# Task statement:
The listing below should be reproduced precisely, except for its images.

# Extracted material:
----------

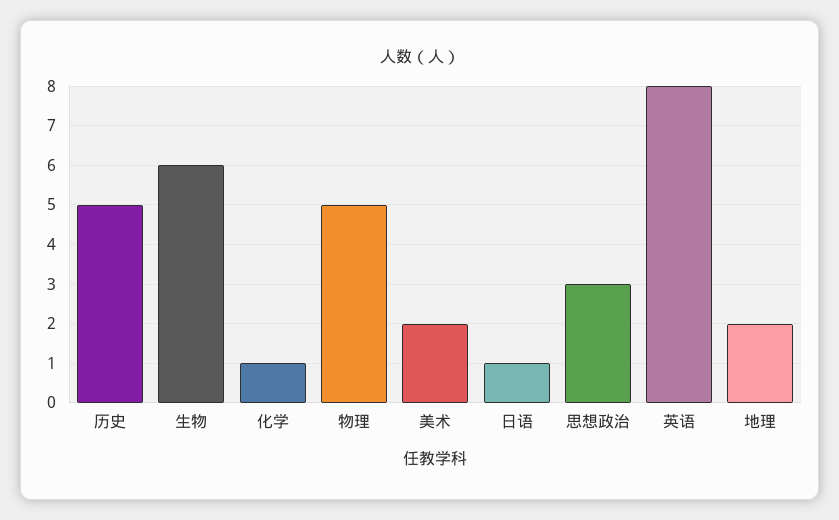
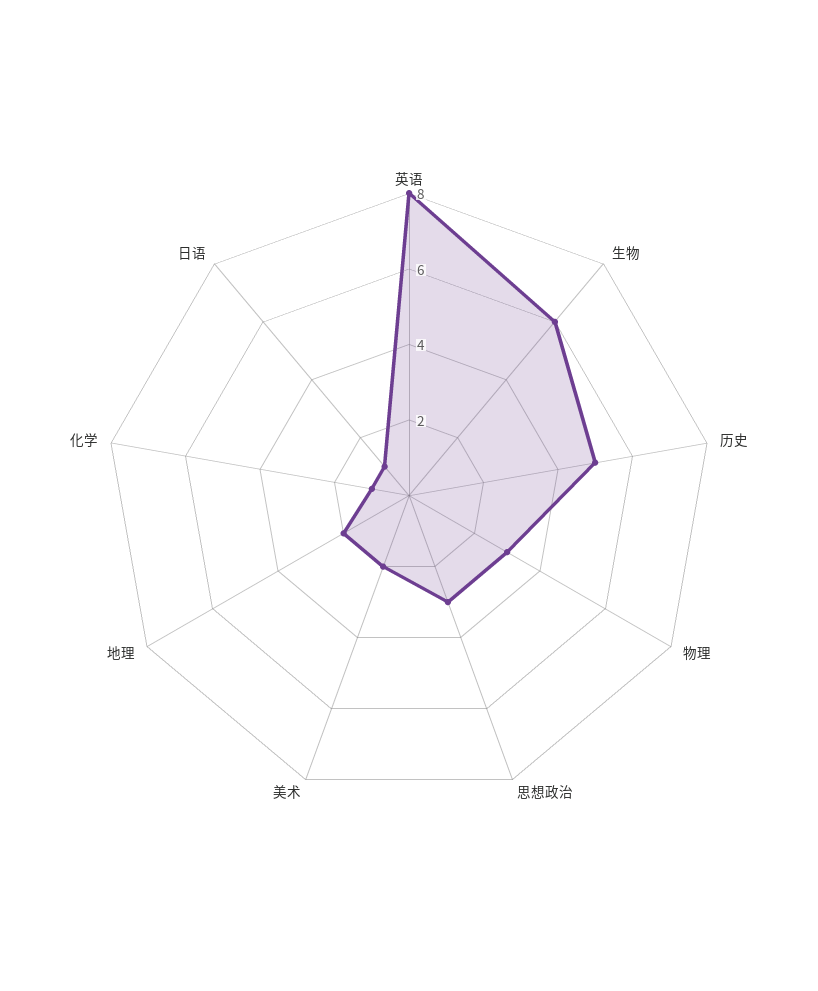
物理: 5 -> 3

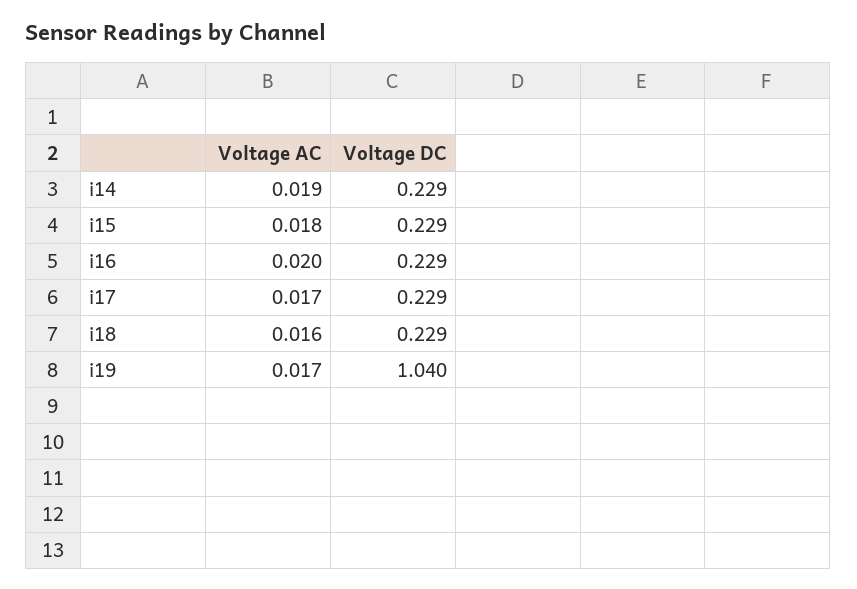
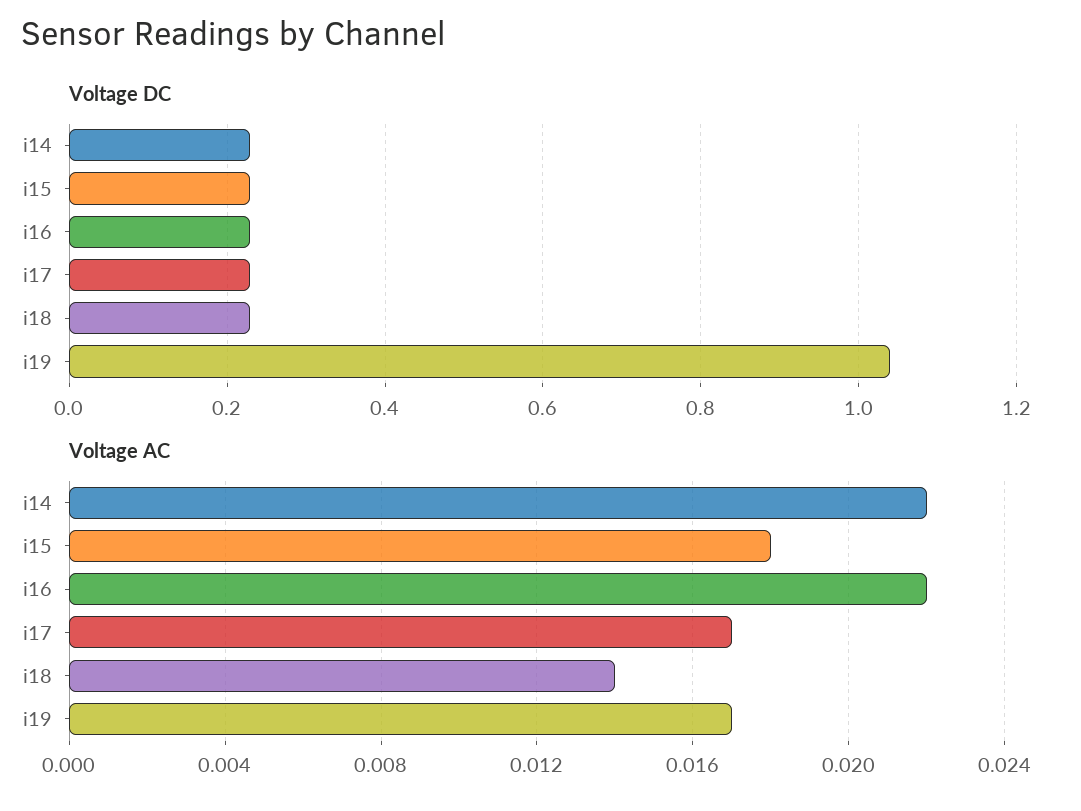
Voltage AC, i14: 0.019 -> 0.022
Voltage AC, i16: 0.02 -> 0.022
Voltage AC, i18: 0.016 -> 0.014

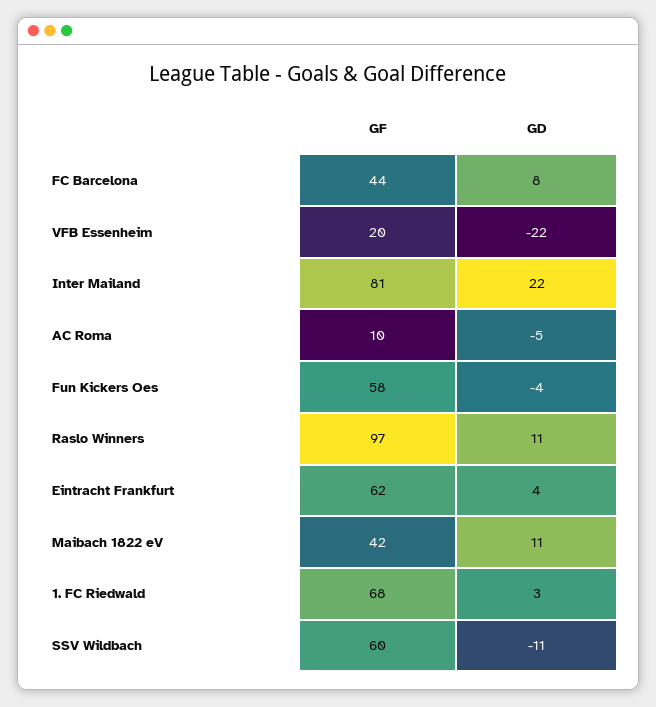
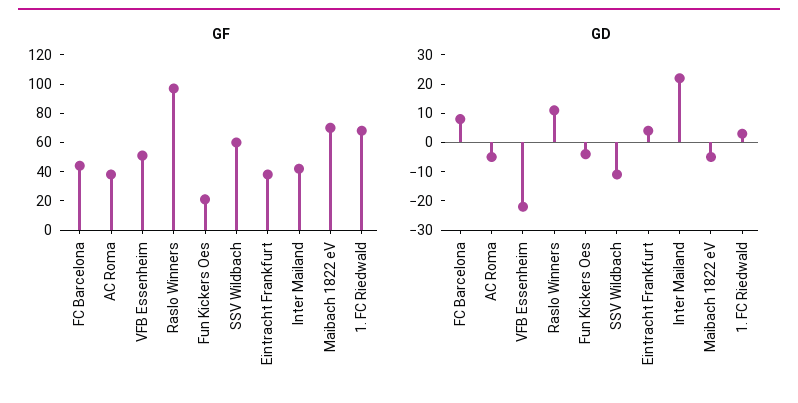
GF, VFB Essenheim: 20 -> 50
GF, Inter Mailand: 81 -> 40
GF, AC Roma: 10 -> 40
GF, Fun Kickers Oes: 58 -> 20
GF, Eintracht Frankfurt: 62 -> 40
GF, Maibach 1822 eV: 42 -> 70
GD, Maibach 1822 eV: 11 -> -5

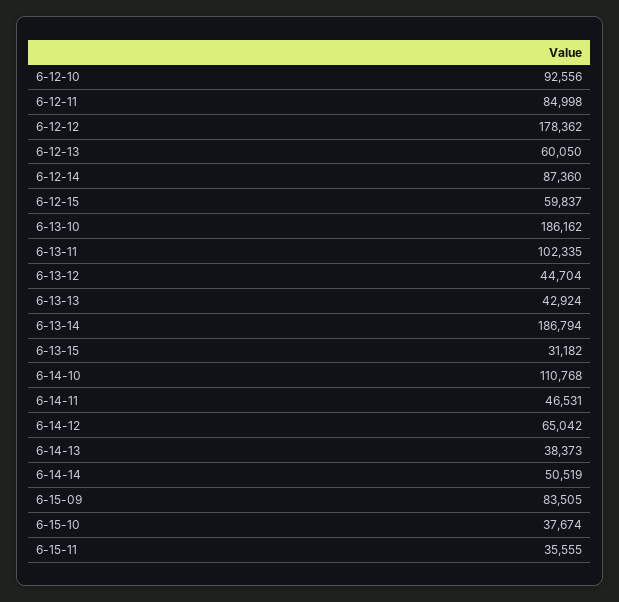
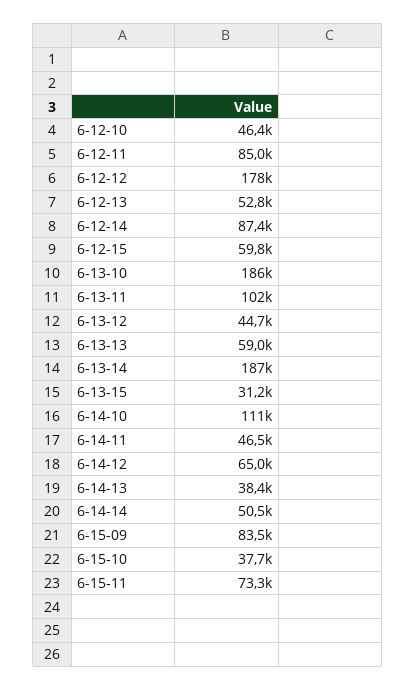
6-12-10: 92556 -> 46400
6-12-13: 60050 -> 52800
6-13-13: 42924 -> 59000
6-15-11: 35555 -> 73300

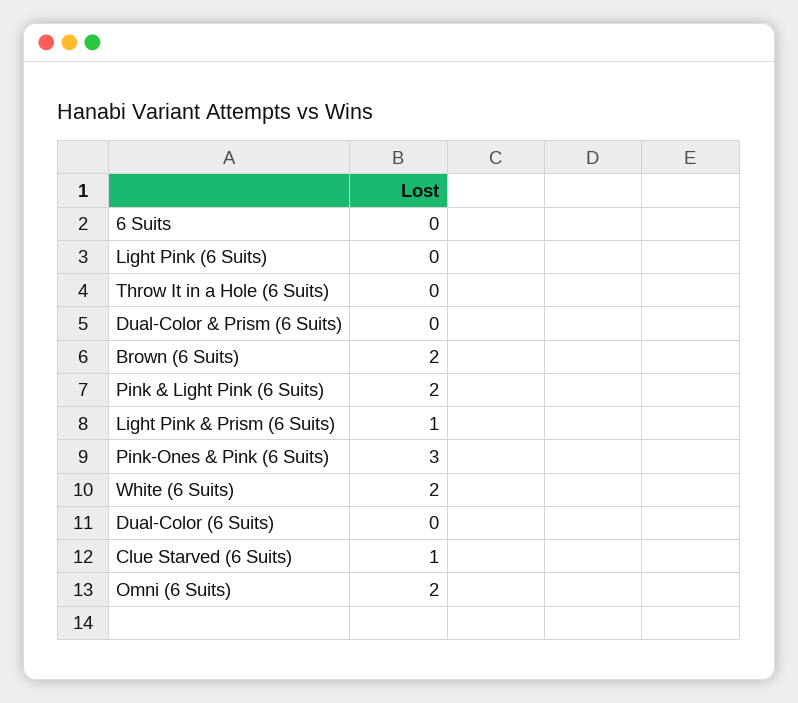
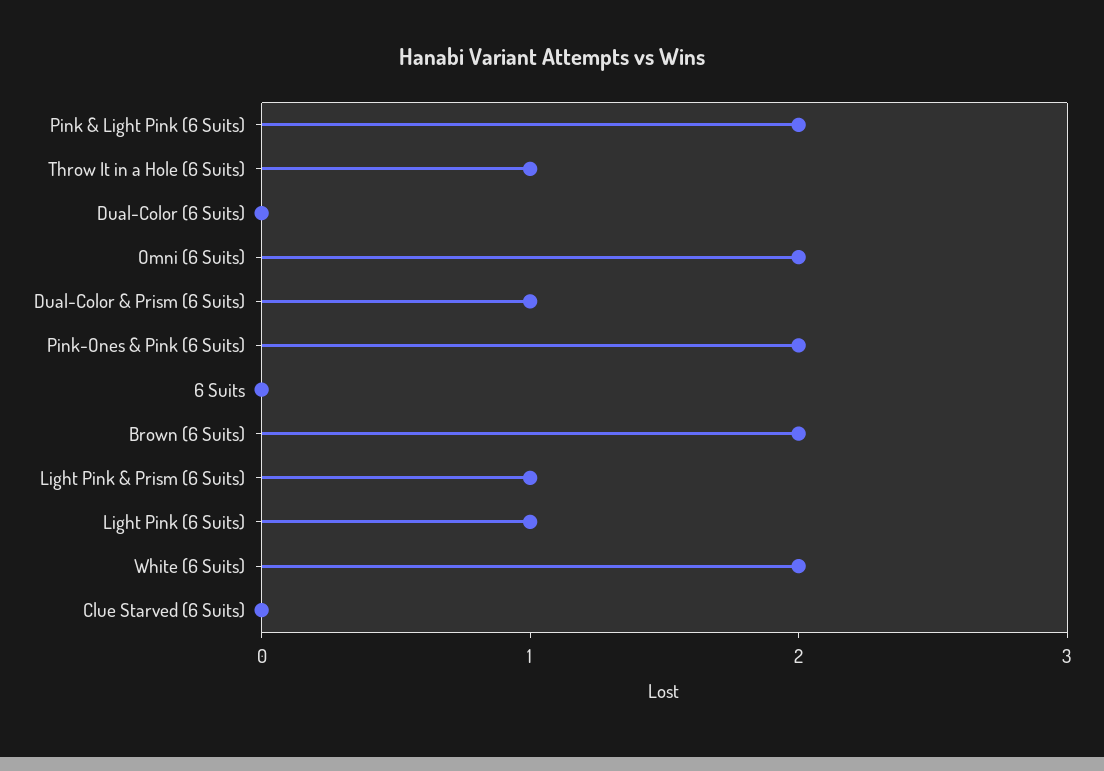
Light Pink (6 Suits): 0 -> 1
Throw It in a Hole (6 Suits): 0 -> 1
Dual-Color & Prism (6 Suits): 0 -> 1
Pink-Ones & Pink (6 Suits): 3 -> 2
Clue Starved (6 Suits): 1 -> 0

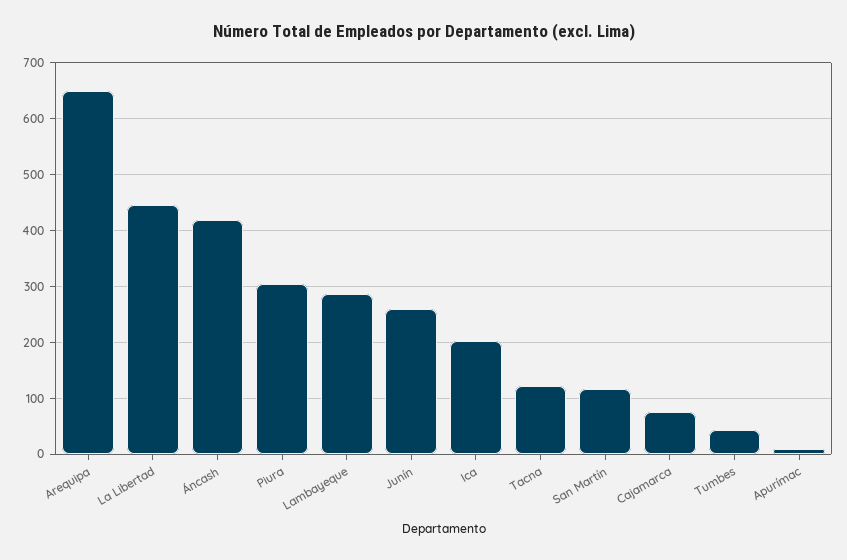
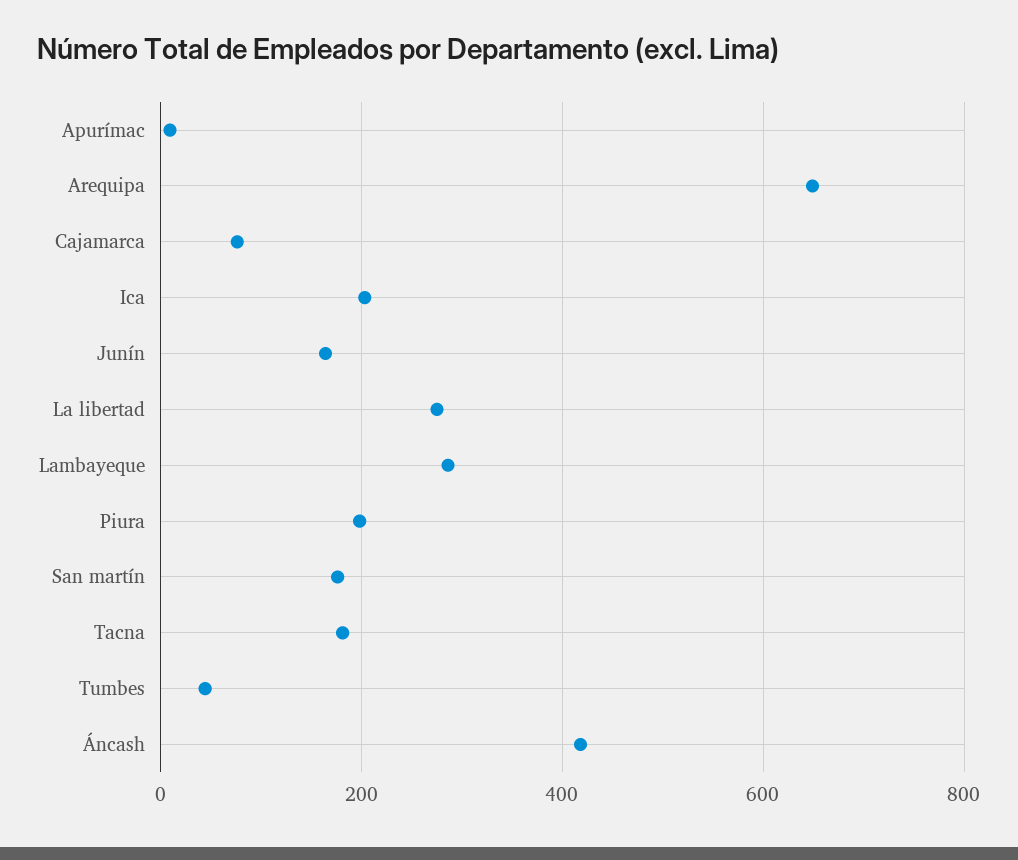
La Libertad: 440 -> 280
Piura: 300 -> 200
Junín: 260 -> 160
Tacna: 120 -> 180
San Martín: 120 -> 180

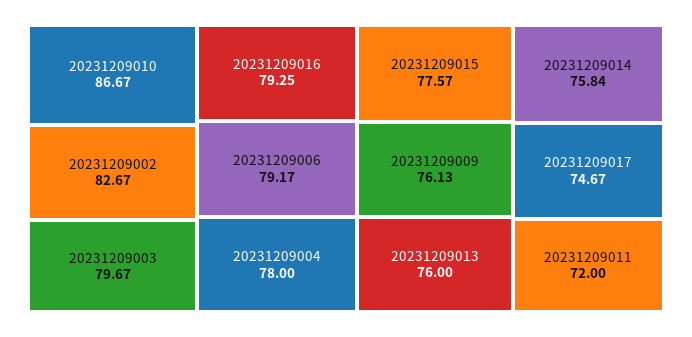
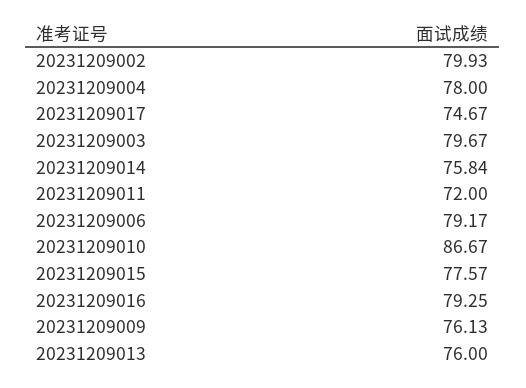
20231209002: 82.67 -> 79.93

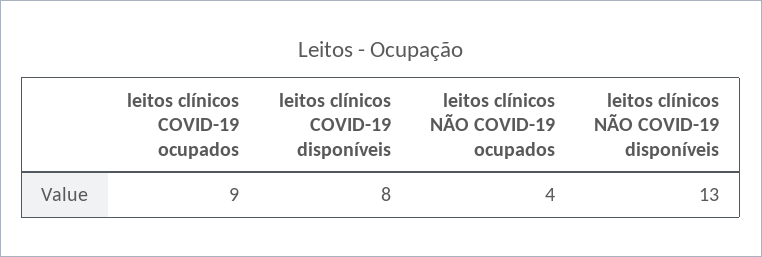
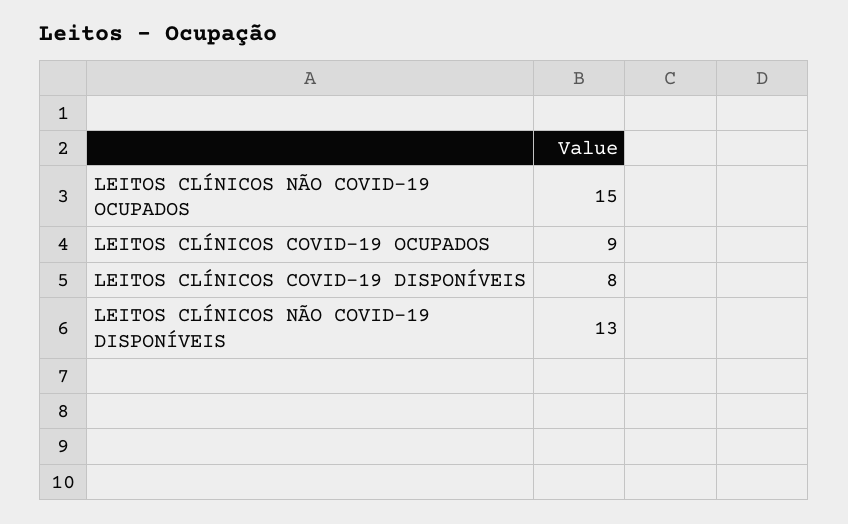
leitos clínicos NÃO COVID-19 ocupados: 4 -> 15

----------

# Your response:
物理: 5 -> 3

Voltage AC, i14: 0.019 -> 0.022
Voltage AC, i16: 0.02 -> 0.022
Voltage AC, i18: 0.016 -> 0.014

GF, VFB Essenheim: 20 -> 50
GF, Inter Mailand: 81 -> 40
GF, AC Roma: 10 -> 40
GF, Fun Kickers Oes: 58 -> 20
GF, Eintracht Frankfurt: 62 -> 40
GF, Maibach 1822 eV: 42 -> 70
GD, Maibach 1822 eV: 11 -> -5

6-12-10: 92556 -> 46400
6-12-13: 60050 -> 52800
6-13-13: 42924 -> 59000
6-15-11: 35555 -> 73300

Light Pink (6 Suits): 0 -> 1
Throw It in a Hole (6 Suits): 0 -> 1
Dual-Color & Prism (6 Suits): 0 -> 1
Pink-Ones & Pink (6 Suits): 3 -> 2
Clue Starved (6 Suits): 1 -> 0

La Libertad: 440 -> 280
Piura: 300 -> 200
Junín: 260 -> 160
Tacna: 120 -> 180
San Martín: 120 -> 180

20231209002: 82.67 -> 79.93

leitos clínicos NÃO COVID-19 ocupados: 4 -> 15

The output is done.